▸ **Document excerpt**
● ● ● ● ● ● ●

Chambers said: "What can I say man, it’s all over. I came here hoping to pick up a medal because I did not get one in the 100m and I am a bit gutted. I do not know what happened. I knew from the first change over that we had blown it. I knew from then, forget it."

Chambers, who ran out of his box as his change over was also messed up, added: "I had to stop and go back. Marlon could not catch me, what else can I say."

Britain’s head coach of athletics, Max Jones, said: "They are devastated - absolutely. They’ve worked as a team of six or seven, attended relay practices, done well at previous championships, brought medals home and we assumed that we’d get in the final and get a medal and maybe on the day beat the Americans. But it just wasn’t to be. That’s relays."

The failure to advance is an unexpected twist for Britain’s men who have re-established themselves as a force in world sprinting during these Games.

Chambers and Campbell had both run in the 100m final, while Christian Malcolm had finished fifth in the 200m final behind the silver medallist Campbell.

● ● ● ● ● ● ●

▸ **Input data**
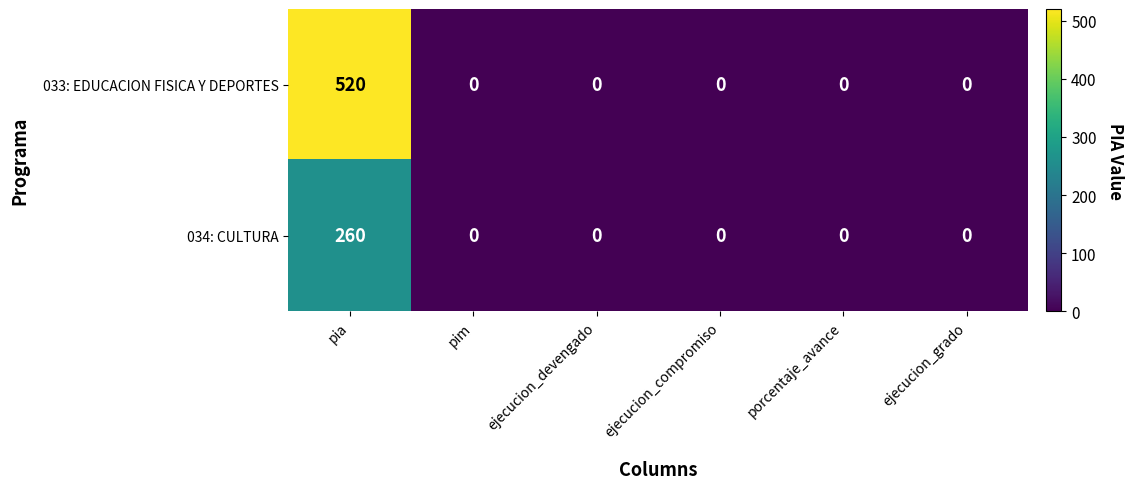

At how many categories does at least one series exceed 124?

1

● ● ● ● ● ● ●

▸ **Problems to solve**
**A)** In the relay report, who is Britain's head coach of athletics?
**B)** Which people does the relay report name? List every one.
**C)** Can you duplicate the passage of the relay report starting at "Chambers and Campbell" and ending at "silver medallist Campbell."?

▸ **Task-by-task outputs**
**A)** Max Jones

**B)** Chambers, Marlon, Max Jones, Campbell, Christian Malcolm

**C)**
Chambers and Campbell had both run in the 100m final, while Christian Malcolm had finished fifth in the 200m final behind the silver medallist Campbell.